Sofia: Teve várias manifestações da sociedade civil, dos sindicatos, dos meios sem fins de lucro, dos povos originários, da mulheres… Enfim, inúmeras organizações têm se mobilizado para repudiar nas ruas esse decreto chamado de “necessidade e urgência” porque nenhum dos argumentos colocados para que essas normas sejam alteradas por decreto justificam o que foi feito até agora como necessário e urgente. O que mais está se criticando é a não chamada ao Congresso para sessões extraordinárias para, entre outras coisas, se for necessário, mudar a lei. Como sabemos, a Lei de Meios foi debatida ao longo de um ano no país inteiro e recebeu 1.200 modificações que foram discutidas em audiências públicas, que foram enviadas por e-mail, pelo correio, por telefone etc, por organizações ou por pessoas individualmente.
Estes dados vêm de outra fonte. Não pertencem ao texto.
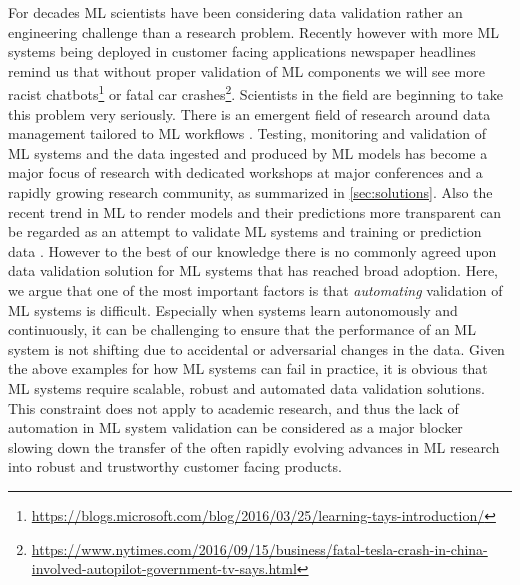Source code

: For decades ML scientists have been considering data validation rather an engineering challenge than a research problem. Recently however with more ML systems being deployed in customer facing applications newspaper headlines remind us that without proper validation of ML components we will see more racist chatbots\footnote{\scriptsize\url{https://blogs.microsoft.com/blog/2016/03/25/learning-tays-introduction/}} or fatal car crashes\footnote{\scriptsize\url{https://www.nytimes.com/2016/09/15/business/fatal-tesla-crash-in-china-involved-autopilot-government-tv-says.html}}. Scientists in the field are beginning to take this problem very seriously. There is an emergent field of research around data management tailored to ML workflows \cite{Kumar2017}. Testing, monitoring and validation of ML systems and the data ingested and produced by ML models has become a major focus of research with dedicated workshops at major conferences and a rapidly growing research community, as summarized in \autoref{sec:solutions}. Also the recent trend in ML to render models and their predictions more transparent \cite{Samek2019} can be regarded as an attempt to validate ML systems and training or prediction data \cite{Zhang2020}.
%
However to the best of our knowledge there is no commonly agreed upon data validation solution for ML systems that has reached broad adoption. Here, we argue that one of the most important factors is that {\em automating} validation of ML systems is difficult. Especially when systems learn autonomously and continuously, it can be challenging to ensure that the performance of an ML system is not shifting due to accidental or adversarial changes in the data. Given the above examples for how ML systems can fail in practice, it is obvious that ML systems require scalable, robust and automated data validation solutions. This constraint does not apply to academic research, and thus the lack of automation in ML system validation can be considered as a major blocker slowing down the transfer of the often rapidly evolving advances in ML research into robust and trustworthy customer facing products.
Ou seja, uma lei que foi construída por toda a sociedade argentina é agora simplesmente apagada com um decreto que não tem nenhuma necessidade, não tem nenhuma urgência a não ser a urgência do Grupo Clarín, que tem uma liminar na justiça que vence no dia 16 de janeiro (este era o prazo que o Grupo Clarin tinha conseguido na justiça para se adequar à Lei de Meios devolvendo parte de suas licenças de rádio e TV que superavam o limite estabelecido pela lei)
Canal Ibase: E quais são os próximos passos da luta contra esses ataques a Lei de Meios?
Sofia: Os movimentos, organizações, partidos políticos e grupos estão primeiro fazendo uma grande campanha de informação sobre o que diz o decreto e como ele fere os estândares internacionais em matéria de liberdade de expressão. A própria redação dos decretos seria inconstitucional. Além disso, advogados, advogadas e organizações estão elaborando representações na justiça local, e também tem pedidos para que o caso seja apresentado na Comissão Interamericana de Direitos Humanos (CIDH) para que se peça explicações ao governo de Mauricio Macri.